Kate Pullinger

Kate Pullinger's first book, the short-story collection Tiny Lies (1988), was followed by the novel When the Monster Dies (1989), in which a post-imperial, multicultural London crumbling under the weight of its two-millennium history becomes home to a squatter community from across the COMMONWEALTH.


Pullinger, Kate

 Kate Pullinger, novelist, anthologist, digital fiction writer (b at Cranbrook, BC 22 Dec 1961). Pullinger grew up on VANCOUVER ISLAND and studied literature and philosophy at MCGILL UNIVERSITY. She abandoned her degree to work and travel, settling in London, England permanently in 1982. Best known as author of the GOVERNOR GENERAL'S AWARD-winning The Mistress of Nothing (2009), Pullinger is an adventurous expatriate writer whose 6 novels address themes of migrant identity, the transformative city, the dysfunctional family, transgressive love, and cross-cultural encounters by 19th-century travellers.
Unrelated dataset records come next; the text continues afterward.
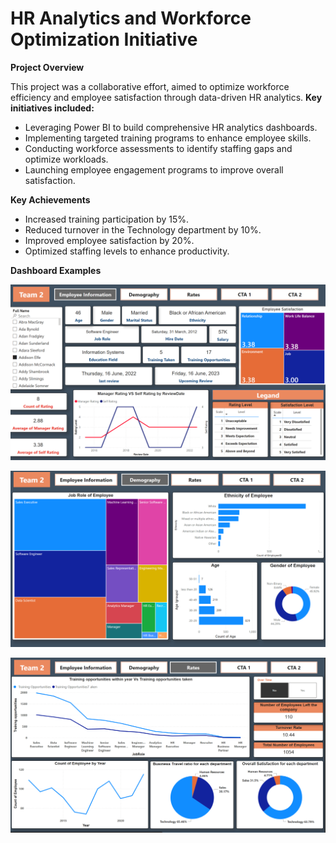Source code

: # HR Analytics and Workforce Optimization Initiative

**Project Overview**

This project was a collaborative effort, aimed to optimize workforce efficiency and employee satisfaction through data-driven HR analytics. 
**Key initiatives included:**

* Leveraging Power BI to build comprehensive HR analytics dashboards.
* Implementing targeted training programs to enhance employee skills.
* Conducting workforce assessments to identify staffing gaps and optimize workloads.
* Launching employee engagement programs to improve overall satisfaction.

**Key Achievements**

* Increased training participation by 15%.
* Reduced turnover in the Technology department by 10%.
* Improved employee satisfaction by 20%.
* Optimized staffing levels to enhance productivity.

**Dashboard Examples**

![image alt](https://github.com/Khadiga-Hisham/HR-Analytics-Dashboard/blob/main/Employee%20Information.png?raw=true)

![image alt](https://github.com/Khadiga-Hisham/HR-Analytics-Dashboard/blob/main/Demography.png?raw=true)

![image alt](https://github.com/Khadiga-Hisham/HR-Analytics-Dashboard/blob/main/Rates.png?raw=true)



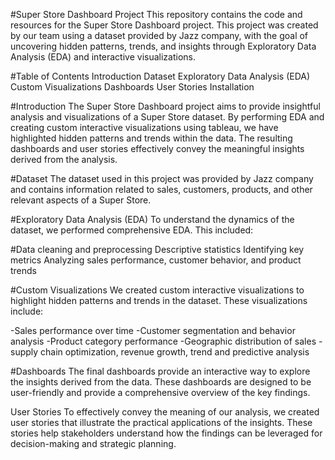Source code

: #Super Store Dashboard Project
This repository contains the code and resources for the Super Store Dashboard project. This project was created by our team using a dataset provided by Jazz company, with the goal of uncovering hidden patterns, trends, and insights through Exploratory Data Analysis (EDA) and interactive visualizations.

#Table of Contents
Introduction
Dataset
Exploratory Data Analysis (EDA)
Custom Visualizations
Dashboards
User Stories
Installation

#Introduction
The Super Store Dashboard project aims to provide insightful analysis and visualizations of a Super Store dataset. By performing EDA and creating custom interactive visualizations using tableau, we have highlighted hidden patterns and trends within the data. The resulting dashboards and user stories effectively convey the meaningful insights derived from the analysis.

#Dataset
The dataset used in this project was provided by Jazz company and contains information related to sales, customers, products, and other relevant aspects of a Super Store.

#Exploratory Data Analysis (EDA)
To understand the dynamics of the dataset, we performed comprehensive EDA. This included:

#Data cleaning and preprocessing
Descriptive statistics
Identifying key metrics
Analyzing sales performance, customer behavior, and product trends

#Custom Visualizations
We created custom interactive visualizations to highlight hidden patterns and trends in the dataset. These visualizations include:

-Sales performance over time
-Customer segmentation and behavior analysis
-Product category performance
-Geographic distribution of sales
-supply chain optimization, revenue growth, trend and predictive analysis


#Dashboards
The final dashboards provide an interactive way to explore the insights derived from the data. These dashboards are designed to be user-friendly and provide a comprehensive overview of the key findings.

User Stories
To effectively convey the meaning of our analysis, we created user stories that illustrate the practical applications of the insights. These stories help stakeholders understand how the findings can be leveraged for decision-making and strategic planning.
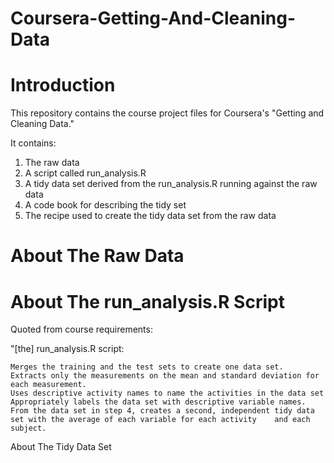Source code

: # Coursera-Getting-And-Cleaning-Data

  # Introduction

  This repository contains the course project files for Coursera's "Getting and Cleaning Data."  
  
  It contains:
  
  1. The raw data
  2. A script called run_analysis.R
  3. A tidy data set derived from the run_analysis.R running against the raw data
  4. A code book for describing the tidy set
  5. The recipe used to create the tidy data set from the raw data
  
  

  # About The Raw Data





  # About The run_analysis.R Script

  Quoted from course requirements:

  "[the] run_analysis.R script:

    Merges the training and the test sets to create one data set.
    Extracts only the measurements on the mean and standard deviation for each measurement.
    Uses descriptive activity names to name the activities in the data set
    Appropriately labels the data set with descriptive variable names.
    From the data set in step 4, creates a second, independent tidy data set with the average of each variable for each activity    and each subject.


About The Tidy Data Set
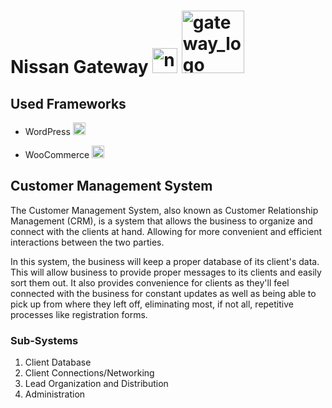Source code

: # Nissan Gateway <img width="40" alt="nissan_logo" src="https://user-images.githubusercontent.com/120783409/208292365-fd47814d-1b61-407d-a652-12fb1860fa3c.jpg"> <img width="100" alt="gateway_logo" src="https://user-images.githubusercontent.com/120783409/208292359-162878ff-1aec-4567-9e35-dd9b4b2e7256.png">

## Used Frameworks

* WordPress <img height="20" alt="wordpress_logo" src="https://user-images.githubusercontent.com/120783409/208293513-c0247788-b5ab-43aa-8e62-8b9eb4492216.png">

* WooCommerce <img height="20" alt="woocommerce_logo" src="https://user-images.githubusercontent.com/120783409/208293644-5c4a806f-1905-4313-a69c-bf1b246437fb.png">

## Customer Management System

The Customer Management System, also known as Customer Relationship Management (CRM), is a system that allows the business to organize and connect with the clients at hand. Allowing for more convenient and efficient interactions between the two parties.

In this system, the business will keep a proper database of its client's data. This will allow business to provide proper messages to its clients and easily sort them out. It also provides convenience for clients as they'll feel connected with the business for constant updates as well as being able to pick up from where they left off, eliminating most, if not all, repetitive processes like registration forms.

### Sub-Systems

1. Client Database
2. Client Connections/Networking
3. Lead Organization and Distribution
4. Administration
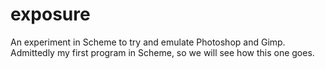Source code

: exposure
========

An experiment in Scheme to try and emulate Photoshop and Gimp. Admittedly my first program in Scheme, so we will see how this one goes.
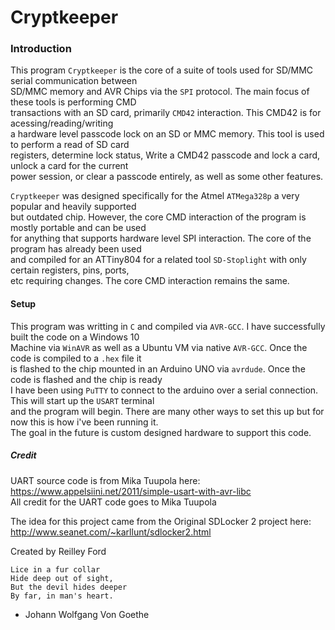 # Cryptkeeper

### Introduction ###
This program `Cryptkeeper` is the core of a suite of tools used for SD/MMC serial communication between  
SD/MMC memory and AVR Chips via the `SPI` protocol. The main focus of these tools is performing CMD  
transactions with an SD card, primarily `CMD42` interaction. This CMD42 is for acessing/reading/writing  
a hardware level passcode lock on an SD or MMC memory. This tool is used to perform a read of SD card  
registers, determine lock status, Write a CMD42 passcode and lock a card, unlock a card for the current  
power session, or clear a passcode entirely, as well as some other features.

`Cryptkeeper` was designed specifically for the Atmel `ATMega328p` a very popular and heavily supported  
but outdated chip. However, the core CMD interaction of the program is mostly portable and can be used  
for anything that supports hardware level SPI interaction. The core of the program has already been used  
and compiled for an ATTiny804 for a related tool `SD-Stoplight` with only certain registers, pins, ports,  
etc requiring changes. The core CMD interaction remains the same.

#### Setup ####
This program was writting in `C` and compiled via `AVR-GCC`. I have successfully built the code on a Windows 10  
Machine via `WinAVR` as well as a Ubuntu VM via native `AVR-GCC`. Once the code is compiled to a `.hex` file it  
is flashed to the chip mounted in an Arduino UNO via `avrdude`. Once the code is flashed and the chip is ready  
I have been using `PuTTY` to connect to the arduino over a serial connection. This will start up the `USART` terminal  
and the program will begin. There are many other ways to set this up but for now this is how i've been running it.  
The goal in the future is custom designed hardware to support this code.

##### Credit #####
UART source code is from Mika Tuupola here:  
https://www.appelsiini.net/2011/simple-usart-with-avr-libc  
All credit for the UART code goes to Mika Tuupola  

The idea for this project came from the Original SDLocker 2 project here:  
http://www.seanet.com/~karllunt/sdlocker2.html  

Created by Reilley Ford  

`Lice in a fur collar`  
`Hide deep out of sight,`  
`But the devil hides deeper`  
`By far, in man's heart.`  
- Johann Wolfgang Von Goethe
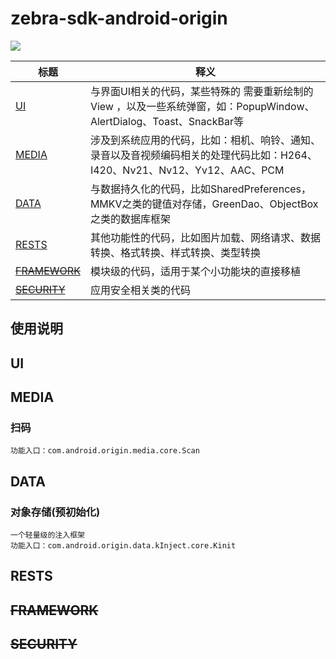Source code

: # zebra-sdk-android-origin
[![](https://jitpack.io/v/priscilla-c/zebra-sdk-android-origin.svg)](https://jitpack.io/#priscilla-c/zebra-sdk-android-origin)

| 标题 |  释义 |
| --- | --- |
| [UI](#UI) | 与界面UI相关的代码，某些特殊的 需要重新绘制的 View ，以及一些系统弹窗，如：PopupWindow、AlertDialog、Toast、SnackBar等 |
| [MEDIA](#MEDIA) | 涉及到系统应用的代码，比如：相机、响铃、通知、录音以及音视频编码相关的处理代码比如：H264、I420、Nv21、Nv12、Yv12、AAC、PCM|
| [DATA](#DATA) | 与数据持久化的代码，比如SharedPreferences，MMKV之类的键值对存储，GreenDao、ObjectBox之类的数据库框架  | 
| [RESTS](#RESTS) | 其他功能性的代码，比如图片加载、网络请求、数据转换、格式转换、样式转换、类型转换 |
| [~~FRAMEWORK~~](#~~FRAMEWORK~~) | 模块级的代码，适用于某个小功能块的直接移植 | 
| [~~SECURITY~~](#~~SECURITY~~) | 应用安全相关类的代码 |

## 使用说明
    
## UI
## MEDIA
### 扫码
    功能入口：com.android.origin.media.core.Scan
## DATA
### 对象存储(预初始化)
    一个轻量级的注入框架
    功能入口：com.android.origin.data.kInject.core.Kinit
## RESTS
## ~~FRAMEWORK~~
## ~~SECURITY~~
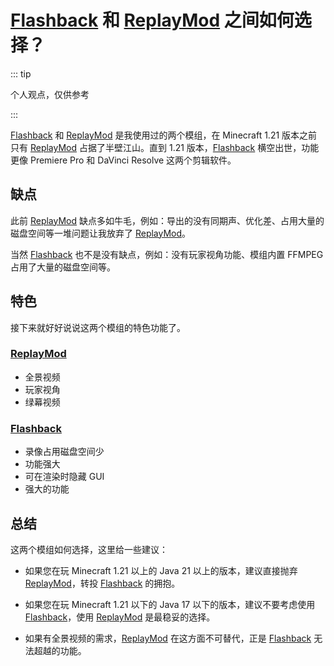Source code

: # [Flashback](/mod/flashback.md) 和 [ReplayMod](/mod/replaymod.md) 之间如何选择？

::: tip

个人观点，仅供参考

:::

[Flashback](/mod/flashback.md) 和 [ReplayMod](/mod/replaymod.md) 是我使用过的两个模组，在 Minecraft 1.21 版本之前只有 [ReplayMod](/mod/replaymod.md) 占据了半壁江山。直到 1.21 版本，[Flashback](/mod/flashback.md) 横空出世，功能更像 Premiere Pro 和 DaVinci Resolve 这两个剪辑软件。

## 缺点

此前 [ReplayMod](/mod/replaymod.md) 缺点多如牛毛，例如：导出的没有同期声、优化差、占用大量的磁盘空间等一堆问题让我放弃了 [ReplayMod](/mod/replaymod.md)。

当然 [Flashback](/mod/flashback.md) 也不是没有缺点，例如：没有玩家视角功能、模组内置 FFMPEG 占用了大量的磁盘空间等。

## 特色

接下来就好好说说这两个模组的特色功能了。

### [ReplayMod](/mod/replaymod.md)

* 全景视频
* 玩家视角
* 绿幕视频

### [Flashback](/mod/flashback.md)

* 录像占用磁盘空间少
* 功能强大
* 可在渲染时隐藏 GUI
* 强大的功能

## 总结

这两个模组如何选择，这里给一些建议：

- 如果您在玩 Minecraft 1.21 以上的 Java 21 以上的版本，建议直接抛弃 [ReplayMod](/mod/replaymod.md)，转投 [Flashback](/mod/flashback.md) 的拥抱。

- 如果您在玩 Minecraft 1.21 以下的 Java 17 以下的版本，建议不要考虑使用 [Flashback](/mod/flashback.md)，使用 [ReplayMod](/mod/replaymod.md) 是最稳妥的选择。

- 如果有全景视频的需求，[ReplayMod](/mod/replaymod.md) 在这方面不可替代，正是 [Flashback](/mod/flashback.md) 无法超越的功能。
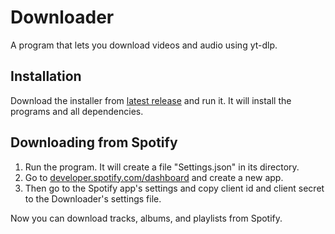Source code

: # Downloader
A program that lets you download videos and audio using yt-dlp.
## Installation
Download the installer from [latest release](github.com/Vader0pr/Downloader/releases/latest) and run it. It will install the programs and all dependencies.
## Downloading from Spotify
1. Run the program. It will create a file "Settings.json" in its directory.
2. Go to [developer.spotify.com/dashboard](https://developer.spotify.com/dashboard) and create a new app.
3. Then go to the Spotify app's settings and copy client id and client secret to the Downloader's settings file.

Now you can download tracks, albums, and playlists from Spotify.

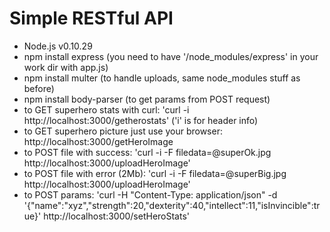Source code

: Simple RESTful API
=======

* Node.js v0.10.29
* npm install express (you need to have '/node_modules/express' in your work dir with app.js)
* npm install multer (to handle uploads, same node_modules stuff as before)
* npm install body-parser (to get params from POST request)
* to GET superhero stats with curl: 'curl -i http://localhost:3000/getherostats' ('i' is for header info)
* to GET superhero picture just use your browser: http://localhost:3000/getHeroImage
* to POST file with success: 'curl -i -F filedata=@superOk.jpg http://localhost:3000/uploadHeroImage'
* to POST file with error (2Mb): 'curl -i -F filedata=@superBig.jpg http://localhost:3000/uploadHeroImage'
* to POST params: 'curl -H "Content-Type: application/json" -d '{"name":"xyz","strength":20,"dexterity":40,"intellect":11,"isInvincible":true}' http://localhost:3000/setHeroStats'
Kate Pullinger's first book, the short-story collection Tiny Lies (1988), was followed by the novel When the Monster Dies (1989), in which a post-imperial, multicultural London crumbling under the weight of its two-millennium history becomes home to a squatter community from across the COMMONWEALTH. Experiences of tenuous belonging and dislocation appear also in later novels, including The Last Time I Saw Jane (1996). Set in London, BRITISH COLUMBIA, and Guyana over two centuries, Jane parallels a contemporary female Londoner's interracial relationships with those of Sir James DOUGLAS, Guyanese-born first governor of British Columbia, who married a half-CREE woman. The Mistress of Nothing similarly fictionalizes the travelling life of Sally Naldrett, maid to the Victorian writer Lady Lucie Duff Gordon. Sally's pregnancy by an Egyptian servant earns her mistress's wrath and unforgiving rejection; her moving first-person account of her desperate efforts to find happiness and home in politically unstable nineteenth-century Egypt raises complex issues of power, class, gender, race, religion and the uncertain boundaries of desire.

Dangerous, illicit passion also dominates Pullinger's obliquely vampire-themed and sexually charged novel Where Does Kissing End? (1992) as well as the explicitly gothic Weird Sister (1999), in which a charismatic and beautiful, but suspiciously witch-like, American wreaks havoc on a British village's leading family as apparent retribution for a centuries-old injustice. A fascination with mysterious disappearances and abrupt escapes, notable throughout Kate Pullinger's fiction, infuses A Little Stranger (2004), in which an unhappy young mother impulsively flees her husband and 3-year-old for Las Vegas's comforting soullessness and an uncomfortable reunion with her own mother, a chronic alcoholic who prefers homelessness on Vancouver's streets to middle-class domesticity and family.

Kate Pullinger has edited or co-edited 9 short-fiction anthologies. She collaboratively authored the novelization of Jane Campion's film The Piano (1994) and, more recently, several online digital fictions. She is a Reader in Creative Writing and New Media at De Montfort University, has served as writer-in-residence at several British prisons, and is married with 2 children.

Stylistically cool and wryly ironic in a manner reminiscent of Margaret ATWOOD, Kate Pullinger's disturbing and provocative novels explore the lives of Canadian and British women who cross geographical and metaphorical boundaries. She brings a cosmopolitan sensibility to an eclectic mix of late-20th- and 21st-century themes.